China's trying to revive its battered real-estate market — and it's now looking at more "creative" solutions.
To attract more mortgage-seekers, some banks are starting to extend the upper age limit for homeowners servicing mortgages to 80 years old, according to various local media outlets. The upper age limit is typically 65 to 70 now, according to news outlet Sixth Tone.
For example, a 50-year-old home buyer can now get a 30-year mortgage. Under the previous rules, the buyer would have had to be under 40 to get a similar mortgage.
Banks have extended the upper age cap for mortgages in cities like Beijing and Nanning, the Beijing Youth Daily reported on February 14.
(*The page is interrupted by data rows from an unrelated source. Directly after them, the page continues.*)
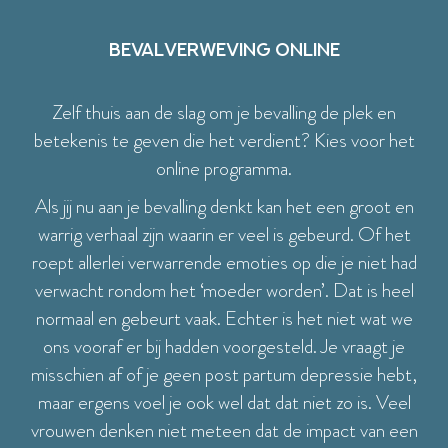
Bevalverweving Online
Zelf thuis aan de slag om je bevalling de plek en
betekenis te geven die het verdient? Kies voor het
online programma.
Als jij nu aan je bevalling denkt kan het een groot en
warrig verhaal zijn waarin er veel is gebeurd. Of het
roept allerlei verwarrende emoties op die je niet had
verwacht rondom het ‘moeder worden’. Dat is heel
normaal en gebeurt vaak. Echter is het niet wat we
ons vooraf er bij hadden voorgesteld. Je vraagt je
misschien af of je geen post partum depressie hebt,
maar ergens voel je ook wel dat dat niet zo is. Veel
vrouwen denken niet meteen dat de impact van een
The upper age limit for those seeking a mortgage has also been increased to 80 by some banks in Ningbo, a major industrial hub in east China's Zhejiang province, per a Tuesday report in the Ningbo Evening News.
This has sparked an online debate about whether such policies would lessen the burden for homebuyers in an aging society. Questions about what would happen if a mortgage borrower dies before he or she can redeem the loan are also being asked. The measures are also taking place amid recent speculation that China may be raising its retirement age.
In comparison, there's no upper age limit in the US for mortgage applicants as it's prohibited under the Equal Credit Opportunity Act. However, lenders may look at age-related factors such as changes in income as borrowers near retirement.
The policy has to be 'creative' when the buyers are not responding to easing measures
China's property market has been in a slump recently, due to three years of strict COVID-19 restrictions that only just ended.
Earlier in February, the International Monetary Fund said in its annual review of China's economy that the real estate crisis "remains unresolved" and that the country's growth remains "under pressure." On top of that, more than half of 60 mainland China-listed developers are likely to post losses for the fiscal year 2022, per Bloomberg calculations on February 6 using public data.
Investment into China's property fell by about 10% in 2022 compared to a year ago, according to official data released on January 17. Sales continued to be weak in January 2023, with residential property sales by area falling 14% from the same period in 2022, according to data from 40 major cities compiled by China Real Estate Information.
Tommy Xie, the head of Greater China research and strategy at Singapore-based OCBC Bank, wrote in a Tuesday LinkedIn post the news is "quite eye-catching," adding: "Policy has to be creative when the buyers/investors are not responding to easing measures."